DOCUMENT SEGMENT.
Grabbing the Screen with KSnapshot
Want to take a quick photo of an image on your desktop? KDE has an easy tool to do exactly that.
by Hal Stanton
I'm a KDE user. When I decided to give Linux a try, I felt KDE was the desktop environment most like what I was used to using. Using KDE has not been hard for me, but there are many things I have done over the years that I have to learn again. One of those things is how to do a screen capture. I am beginning to think the hardest part of using Linux is deciding which program to use. There are so many choices.
I needed an easy way to capture screens on my desktop. I looked at various programs and decided to use KSnapshot. KSnapshot is amazingly easy to use and offers all the options I need. Below, I am going to describe how to use it, but knowing KSnapshot is there to be used probably is the most important point of this article.
I found KSnapshot in the Utilities->Desktop menu of KDE. It
also can be started by pressing Alt-F2 to display a run box and entering
ksnapshot in the box. If you come to use KSnapshot a lot,
you can add it as a desktop icon.
When you start KSnapshot, it grabs an image of your whole desktop before it displays itself. If this is what you wanted, then all you have to do is select Print or Save. Many times, though, you want to grab a snapshot of a particular window on the desktop. Doing this is accomplished easily by setting the "Snapshot delay" option to three or four seconds and selecting the "Only grab the window containing the pointer" option. Then, click the New Snapshot button, move the mouse pointer to the window you want to capture and wait until the mouse pointer blinks.
If you elect to save the snapshot, you are offered format choices. Encapsulated PostScript (EPS), JPEG and PNG are the most portable formats among systems. You also are offered two Windows formats, icon and BMP; two X formats, X BitMap Image and X PixMap Image; and a few other options.
When you print or save the snapshot, the dialog boxes are the standard ones that you expect to see in a KDE application. Once you are familiar with these and other standard dialogs, opening a file is another example, KDE applications become very easy to learn.
Hal Stanton was a Windows user for too many years. Now he honestly can say that Linux is a lot more fun.

SUPPLIED DATA.
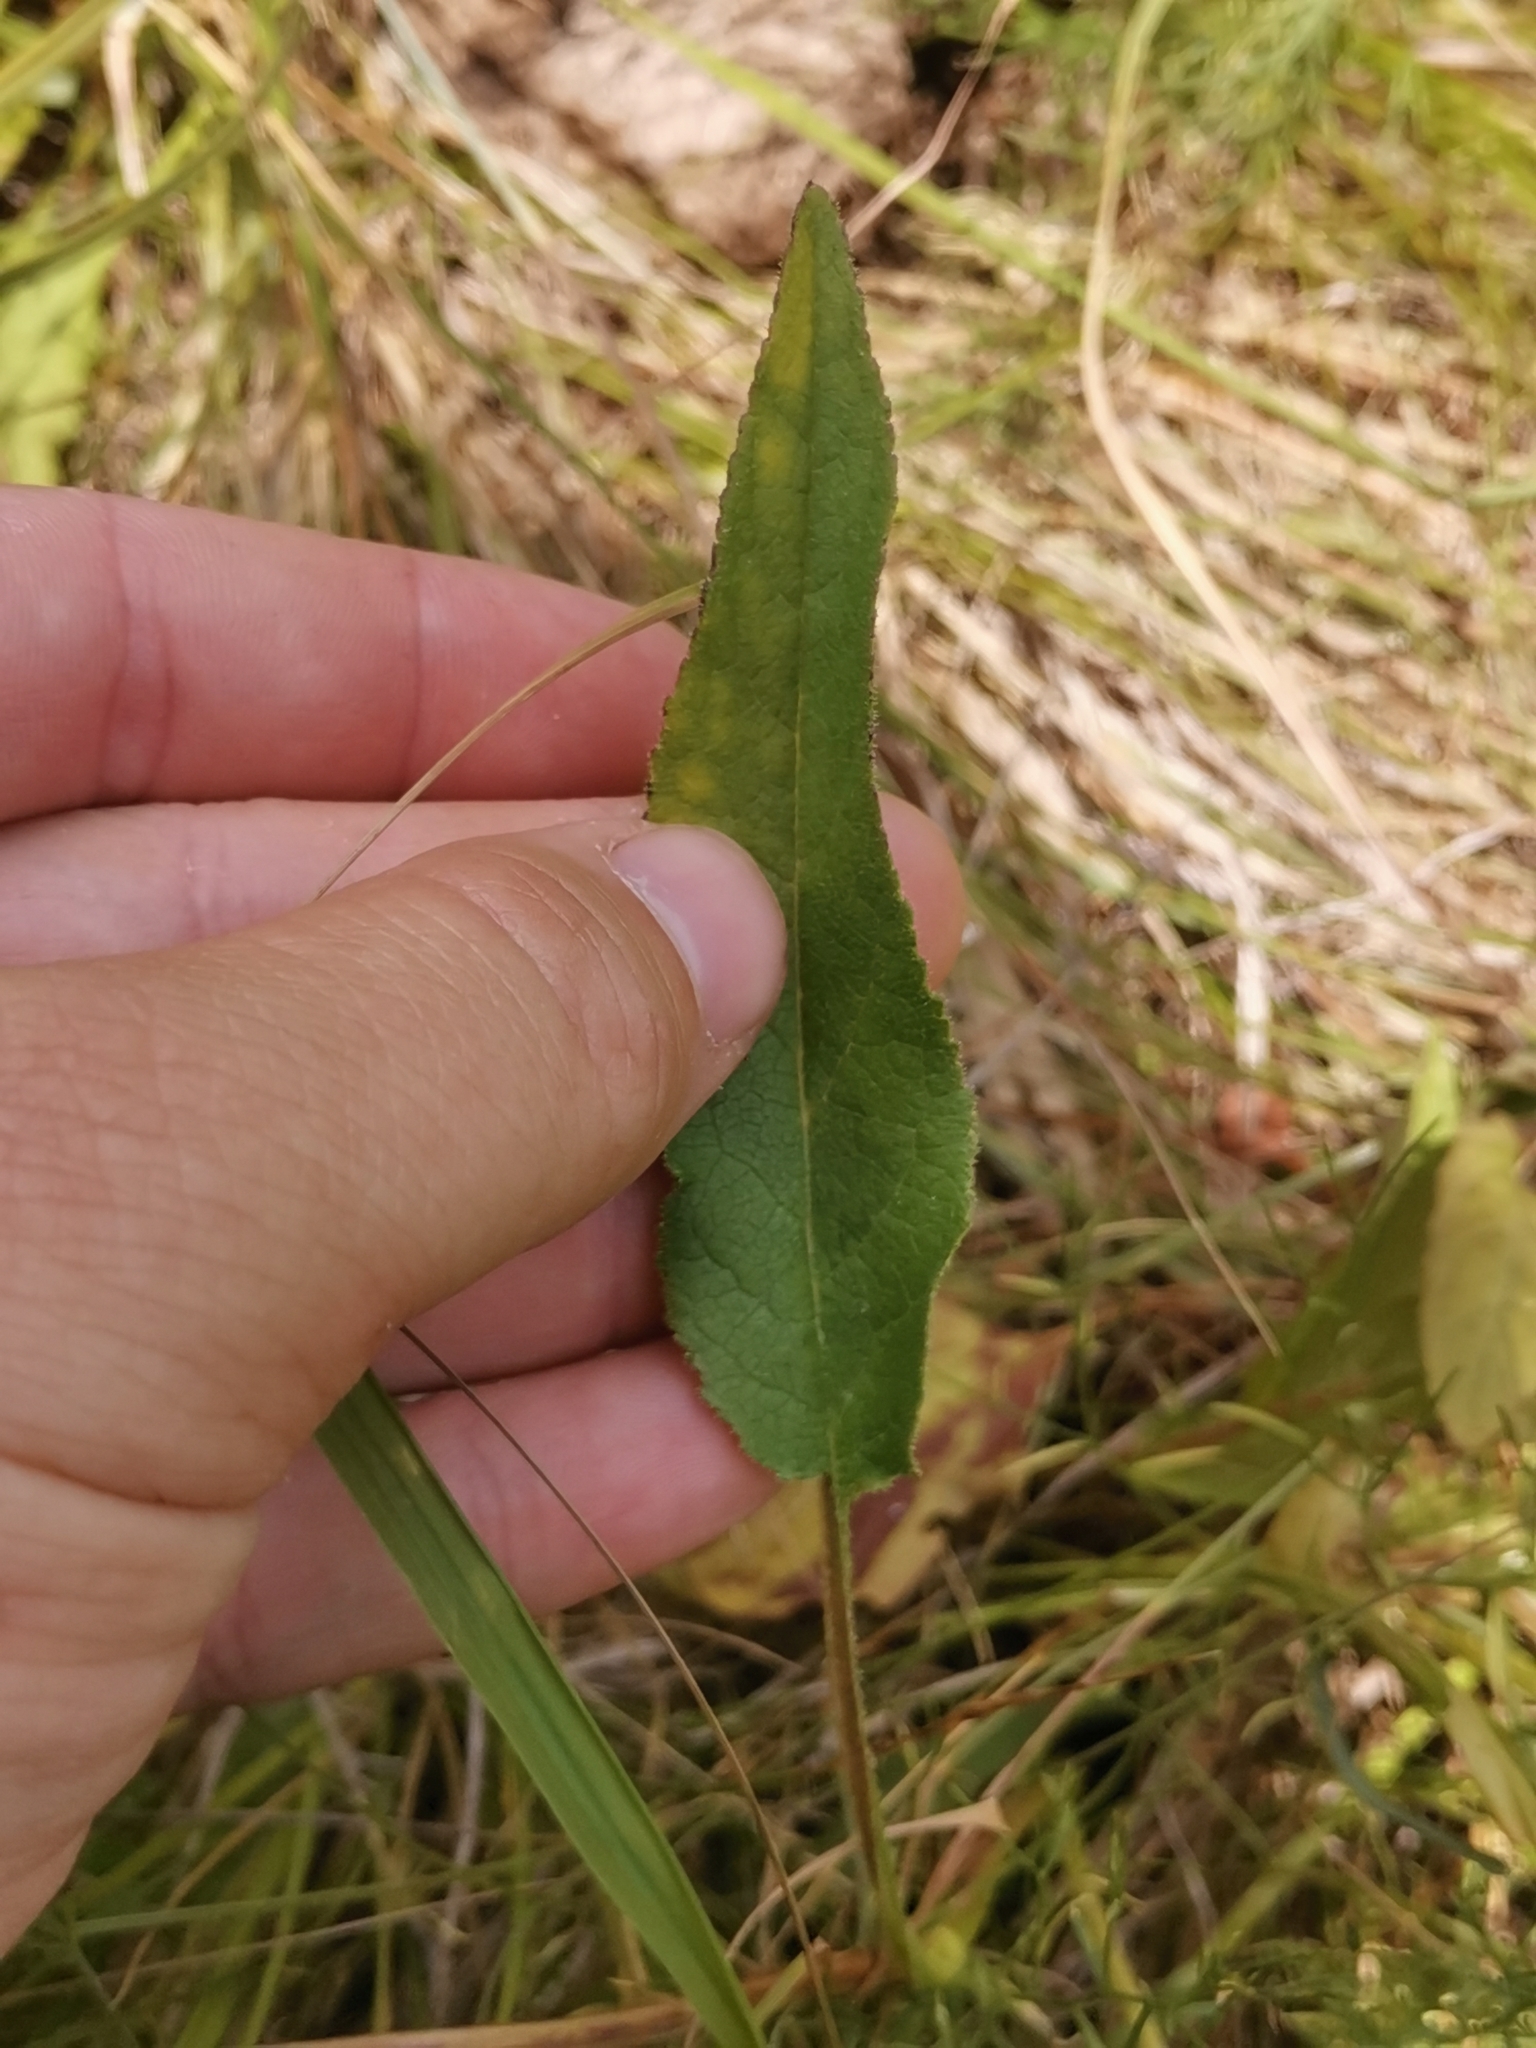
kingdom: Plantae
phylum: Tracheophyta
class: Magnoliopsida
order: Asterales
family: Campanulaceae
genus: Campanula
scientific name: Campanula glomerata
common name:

WHAT IS REQUIRED.
Answer from the KSnapshot article:
1. In which KDE menu did the author find KSnapshot?
2. To what value does the article suggest setting the "Snapshot delay" option when capturing a single window?
3. Which two Windows formats are offered when saving a snapshot?

SOLVED PROBLEM.
1. Utilities->Desktop
2. Three or four seconds
3. Icon and BMP